• [Records from a data source]

****************************************

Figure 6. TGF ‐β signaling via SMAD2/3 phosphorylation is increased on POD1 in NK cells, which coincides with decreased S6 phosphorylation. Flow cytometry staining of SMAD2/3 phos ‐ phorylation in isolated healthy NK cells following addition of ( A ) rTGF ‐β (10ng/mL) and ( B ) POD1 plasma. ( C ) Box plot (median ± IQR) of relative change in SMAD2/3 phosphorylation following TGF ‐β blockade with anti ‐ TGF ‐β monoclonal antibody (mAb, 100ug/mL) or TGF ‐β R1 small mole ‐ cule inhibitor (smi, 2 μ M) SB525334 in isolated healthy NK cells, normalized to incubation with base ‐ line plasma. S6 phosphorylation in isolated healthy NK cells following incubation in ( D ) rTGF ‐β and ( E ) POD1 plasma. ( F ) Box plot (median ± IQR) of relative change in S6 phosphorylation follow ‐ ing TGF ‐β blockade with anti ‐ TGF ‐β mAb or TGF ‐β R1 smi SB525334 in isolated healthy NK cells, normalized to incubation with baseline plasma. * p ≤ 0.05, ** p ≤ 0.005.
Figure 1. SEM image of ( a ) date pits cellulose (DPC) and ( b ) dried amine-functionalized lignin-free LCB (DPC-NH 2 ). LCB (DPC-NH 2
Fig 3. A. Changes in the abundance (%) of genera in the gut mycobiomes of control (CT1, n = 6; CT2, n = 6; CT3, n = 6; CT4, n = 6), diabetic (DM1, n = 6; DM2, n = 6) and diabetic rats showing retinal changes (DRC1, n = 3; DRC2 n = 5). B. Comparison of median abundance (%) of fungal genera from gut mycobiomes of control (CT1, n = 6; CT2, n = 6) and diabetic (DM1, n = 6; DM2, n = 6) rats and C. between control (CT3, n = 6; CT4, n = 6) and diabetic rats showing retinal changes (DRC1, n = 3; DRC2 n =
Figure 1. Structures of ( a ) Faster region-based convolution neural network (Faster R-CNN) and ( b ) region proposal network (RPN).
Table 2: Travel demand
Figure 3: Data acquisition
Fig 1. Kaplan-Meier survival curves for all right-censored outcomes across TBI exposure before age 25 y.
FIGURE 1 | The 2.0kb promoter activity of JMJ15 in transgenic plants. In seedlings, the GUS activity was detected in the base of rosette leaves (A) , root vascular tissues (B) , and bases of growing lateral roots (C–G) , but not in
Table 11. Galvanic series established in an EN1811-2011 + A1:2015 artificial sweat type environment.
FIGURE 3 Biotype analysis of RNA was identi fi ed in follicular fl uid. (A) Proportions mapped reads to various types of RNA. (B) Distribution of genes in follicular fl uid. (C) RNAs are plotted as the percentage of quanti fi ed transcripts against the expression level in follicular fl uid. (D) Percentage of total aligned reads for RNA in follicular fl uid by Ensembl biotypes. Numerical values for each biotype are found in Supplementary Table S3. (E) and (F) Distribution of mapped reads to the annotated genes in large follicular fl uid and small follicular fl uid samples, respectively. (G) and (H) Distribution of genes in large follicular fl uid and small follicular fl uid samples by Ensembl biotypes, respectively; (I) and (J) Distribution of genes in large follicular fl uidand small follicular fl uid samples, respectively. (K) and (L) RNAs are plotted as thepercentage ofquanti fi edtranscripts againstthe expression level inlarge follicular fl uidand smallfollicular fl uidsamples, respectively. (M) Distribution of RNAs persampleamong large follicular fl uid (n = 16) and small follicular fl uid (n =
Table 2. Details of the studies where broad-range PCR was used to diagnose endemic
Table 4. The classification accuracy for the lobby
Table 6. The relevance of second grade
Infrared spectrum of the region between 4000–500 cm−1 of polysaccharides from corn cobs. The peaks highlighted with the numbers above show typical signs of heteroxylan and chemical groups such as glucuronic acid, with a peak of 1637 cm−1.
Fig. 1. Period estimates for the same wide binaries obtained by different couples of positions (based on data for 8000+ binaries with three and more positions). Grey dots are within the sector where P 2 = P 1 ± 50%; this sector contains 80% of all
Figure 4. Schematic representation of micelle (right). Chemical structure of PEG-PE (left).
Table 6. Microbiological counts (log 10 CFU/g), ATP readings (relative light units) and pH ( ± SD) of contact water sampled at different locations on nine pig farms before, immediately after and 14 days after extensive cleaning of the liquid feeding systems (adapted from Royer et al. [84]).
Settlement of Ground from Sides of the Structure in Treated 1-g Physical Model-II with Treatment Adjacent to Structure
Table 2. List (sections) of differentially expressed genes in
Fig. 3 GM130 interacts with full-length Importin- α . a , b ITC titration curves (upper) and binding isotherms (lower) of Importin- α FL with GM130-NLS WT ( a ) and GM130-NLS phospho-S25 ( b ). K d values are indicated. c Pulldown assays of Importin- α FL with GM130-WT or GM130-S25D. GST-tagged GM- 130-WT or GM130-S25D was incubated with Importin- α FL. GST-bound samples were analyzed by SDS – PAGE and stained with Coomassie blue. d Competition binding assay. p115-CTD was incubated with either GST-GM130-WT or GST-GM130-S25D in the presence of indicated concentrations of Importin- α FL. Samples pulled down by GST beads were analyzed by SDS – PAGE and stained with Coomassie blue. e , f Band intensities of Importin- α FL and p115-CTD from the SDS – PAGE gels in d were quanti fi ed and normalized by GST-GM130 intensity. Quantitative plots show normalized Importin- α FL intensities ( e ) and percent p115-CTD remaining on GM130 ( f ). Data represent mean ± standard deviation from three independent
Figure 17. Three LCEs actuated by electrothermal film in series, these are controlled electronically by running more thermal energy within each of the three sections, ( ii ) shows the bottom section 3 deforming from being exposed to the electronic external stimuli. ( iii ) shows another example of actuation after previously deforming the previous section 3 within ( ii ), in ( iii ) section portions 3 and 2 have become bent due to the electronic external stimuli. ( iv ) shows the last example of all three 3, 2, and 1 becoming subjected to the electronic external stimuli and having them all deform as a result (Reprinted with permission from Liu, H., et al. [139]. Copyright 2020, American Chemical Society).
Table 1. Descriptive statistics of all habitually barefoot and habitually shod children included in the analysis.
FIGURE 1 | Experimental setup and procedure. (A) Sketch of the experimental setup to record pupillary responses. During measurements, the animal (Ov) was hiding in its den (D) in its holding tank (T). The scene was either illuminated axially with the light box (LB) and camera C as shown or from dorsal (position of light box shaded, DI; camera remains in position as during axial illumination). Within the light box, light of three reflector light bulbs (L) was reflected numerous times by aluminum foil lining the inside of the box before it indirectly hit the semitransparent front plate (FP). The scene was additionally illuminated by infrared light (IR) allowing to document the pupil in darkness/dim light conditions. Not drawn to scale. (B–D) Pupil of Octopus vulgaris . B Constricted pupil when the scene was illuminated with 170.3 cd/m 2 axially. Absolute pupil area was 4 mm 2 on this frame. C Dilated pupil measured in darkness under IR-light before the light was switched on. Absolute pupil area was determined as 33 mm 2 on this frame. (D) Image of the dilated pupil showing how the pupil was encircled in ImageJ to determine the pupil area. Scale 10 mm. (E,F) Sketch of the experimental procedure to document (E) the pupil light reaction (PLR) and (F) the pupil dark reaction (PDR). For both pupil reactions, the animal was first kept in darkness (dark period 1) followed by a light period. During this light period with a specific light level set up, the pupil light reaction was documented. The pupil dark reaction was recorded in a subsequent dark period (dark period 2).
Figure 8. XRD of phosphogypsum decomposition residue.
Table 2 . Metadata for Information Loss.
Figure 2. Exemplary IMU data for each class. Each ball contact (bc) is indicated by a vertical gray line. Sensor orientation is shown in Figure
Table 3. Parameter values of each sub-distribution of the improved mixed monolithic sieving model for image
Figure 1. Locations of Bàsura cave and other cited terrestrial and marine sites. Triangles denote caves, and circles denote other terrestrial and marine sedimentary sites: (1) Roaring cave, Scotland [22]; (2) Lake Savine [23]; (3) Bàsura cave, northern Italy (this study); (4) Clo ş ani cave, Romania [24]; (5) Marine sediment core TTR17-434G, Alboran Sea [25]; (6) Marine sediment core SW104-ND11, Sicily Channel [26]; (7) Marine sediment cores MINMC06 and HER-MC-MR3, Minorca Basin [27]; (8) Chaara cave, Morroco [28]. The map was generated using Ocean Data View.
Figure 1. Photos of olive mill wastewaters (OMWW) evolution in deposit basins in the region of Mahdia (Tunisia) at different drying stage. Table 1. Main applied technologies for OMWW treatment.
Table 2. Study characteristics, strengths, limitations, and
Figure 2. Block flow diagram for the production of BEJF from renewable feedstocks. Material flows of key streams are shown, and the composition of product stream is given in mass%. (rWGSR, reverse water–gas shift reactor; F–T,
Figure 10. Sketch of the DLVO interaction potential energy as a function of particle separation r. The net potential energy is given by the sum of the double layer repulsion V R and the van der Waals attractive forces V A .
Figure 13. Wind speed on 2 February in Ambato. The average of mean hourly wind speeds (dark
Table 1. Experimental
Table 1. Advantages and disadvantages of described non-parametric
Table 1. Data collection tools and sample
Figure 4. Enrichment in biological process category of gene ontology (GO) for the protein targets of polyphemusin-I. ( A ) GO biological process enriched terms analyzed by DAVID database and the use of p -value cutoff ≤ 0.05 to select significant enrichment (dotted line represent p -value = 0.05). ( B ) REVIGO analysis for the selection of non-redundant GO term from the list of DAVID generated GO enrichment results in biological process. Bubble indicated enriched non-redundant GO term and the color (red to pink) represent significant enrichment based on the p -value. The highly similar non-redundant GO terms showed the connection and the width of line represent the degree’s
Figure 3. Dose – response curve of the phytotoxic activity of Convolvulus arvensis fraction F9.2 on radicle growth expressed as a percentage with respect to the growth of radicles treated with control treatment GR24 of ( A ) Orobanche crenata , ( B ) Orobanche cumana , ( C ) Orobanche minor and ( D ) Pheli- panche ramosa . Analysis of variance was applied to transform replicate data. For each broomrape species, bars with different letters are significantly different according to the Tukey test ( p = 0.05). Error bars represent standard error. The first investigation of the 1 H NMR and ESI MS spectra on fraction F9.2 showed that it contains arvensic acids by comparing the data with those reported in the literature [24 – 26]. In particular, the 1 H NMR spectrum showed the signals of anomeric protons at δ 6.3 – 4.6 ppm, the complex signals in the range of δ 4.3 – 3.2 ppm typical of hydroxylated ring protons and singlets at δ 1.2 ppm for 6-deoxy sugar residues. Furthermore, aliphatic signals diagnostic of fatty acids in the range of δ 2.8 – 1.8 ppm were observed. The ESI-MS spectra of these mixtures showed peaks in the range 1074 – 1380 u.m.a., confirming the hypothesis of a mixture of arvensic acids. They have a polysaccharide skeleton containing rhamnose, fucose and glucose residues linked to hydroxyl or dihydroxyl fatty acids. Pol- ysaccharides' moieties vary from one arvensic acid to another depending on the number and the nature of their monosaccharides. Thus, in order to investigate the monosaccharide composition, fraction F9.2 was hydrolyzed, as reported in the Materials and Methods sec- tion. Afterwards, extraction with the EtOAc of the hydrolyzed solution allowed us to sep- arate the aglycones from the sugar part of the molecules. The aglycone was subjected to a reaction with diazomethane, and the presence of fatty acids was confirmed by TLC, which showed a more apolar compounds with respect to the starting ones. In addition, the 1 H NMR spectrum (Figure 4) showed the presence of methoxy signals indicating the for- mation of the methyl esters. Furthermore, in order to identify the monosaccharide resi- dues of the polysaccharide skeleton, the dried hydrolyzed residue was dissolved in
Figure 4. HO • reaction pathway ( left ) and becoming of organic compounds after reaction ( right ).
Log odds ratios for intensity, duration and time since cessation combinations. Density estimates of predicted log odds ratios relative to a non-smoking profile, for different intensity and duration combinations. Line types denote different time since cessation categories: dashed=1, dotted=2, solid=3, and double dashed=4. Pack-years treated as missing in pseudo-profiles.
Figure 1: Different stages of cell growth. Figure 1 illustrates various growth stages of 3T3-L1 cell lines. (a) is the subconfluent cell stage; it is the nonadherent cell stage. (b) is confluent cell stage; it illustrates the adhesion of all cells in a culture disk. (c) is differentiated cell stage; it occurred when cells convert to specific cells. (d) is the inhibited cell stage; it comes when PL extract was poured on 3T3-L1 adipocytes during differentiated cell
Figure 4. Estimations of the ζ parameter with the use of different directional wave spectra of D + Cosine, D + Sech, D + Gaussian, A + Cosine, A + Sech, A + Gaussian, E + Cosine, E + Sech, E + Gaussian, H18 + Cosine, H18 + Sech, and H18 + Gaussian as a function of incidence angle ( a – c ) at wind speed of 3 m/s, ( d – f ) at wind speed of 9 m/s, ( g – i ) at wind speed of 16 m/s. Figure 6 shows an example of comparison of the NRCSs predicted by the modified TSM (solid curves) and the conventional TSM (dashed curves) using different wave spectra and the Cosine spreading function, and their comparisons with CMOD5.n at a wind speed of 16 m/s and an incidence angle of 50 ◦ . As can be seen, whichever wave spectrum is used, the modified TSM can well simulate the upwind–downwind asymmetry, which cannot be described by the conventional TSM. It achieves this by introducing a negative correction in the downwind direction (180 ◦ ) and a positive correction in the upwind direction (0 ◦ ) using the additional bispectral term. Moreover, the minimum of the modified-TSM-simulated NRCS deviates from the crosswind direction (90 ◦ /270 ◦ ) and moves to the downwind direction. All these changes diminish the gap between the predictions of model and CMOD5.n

****************************************

• [What is expected]
Above are the lines; repeat exactly the ones from the line containing "Fig 1. Kaplan-Meier" down to the line containing "Fig. 1. Period", both inclusive.

• [Output below]
Fig 1. Kaplan-Meier survival curves for all right-censored outcomes across TBI exposure before age 25 y.
FIGURE 1 | The 2.0kb promoter activity of JMJ15 in transgenic plants. In seedlings, the GUS activity was detected in the base of rosette leaves (A) , root vascular tissues (B) , and bases of growing lateral roots (C–G) , but not in
Table 11. Galvanic series established in an EN1811-2011 + A1:2015 artificial sweat type environment.
FIGURE 3 Biotype analysis of RNA was identi fi ed in follicular fl uid. (A) Proportions mapped reads to various types of RNA. (B) Distribution of genes in follicular fl uid. (C) RNAs are plotted as the percentage of quanti fi ed transcripts against the expression level in follicular fl uid. (D) Percentage of total aligned reads for RNA in follicular fl uid by Ensembl biotypes. Numerical values for each biotype are found in Supplementary Table S3. (E) and (F) Distribution of mapped reads to the annotated genes in large follicular fl uid and small follicular fl uid samples, respectively. (G) and (H) Distribution of genes in large follicular fl uid and small follicular fl uid samples by Ensembl biotypes, respectively; (I) and (J) Distribution of genes in large follicular fl uidand small follicular fl uid samples, respectively. (K) and (L) RNAs are plotted as thepercentage ofquanti fi edtranscripts againstthe expression level inlarge follicular fl uidand smallfollicular fl uidsamples, respectively. (M) Distribution of RNAs persampleamong large follicular fl uid (n = 16) and small follicular fl uid (n =
Table 2. Details of the studies where broad-range PCR was used to diagnose endemic
Table 4. The classification accuracy for the lobby
Table 6. The relevance of second grade
Infrared spectrum of the region between 4000–500 cm−1 of polysaccharides from corn cobs. The peaks highlighted with the numbers above show typical signs of heteroxylan and chemical groups such as glucuronic acid, with a peak of 1637 cm−1.
Fig. 1. Period estimates for the same wide binaries obtained by different couples of positions (based on data for 8000+ binaries with three and more positions). Grey dots are within the sector where P 2 = P 1 ± 50%; this sector contains 80% of all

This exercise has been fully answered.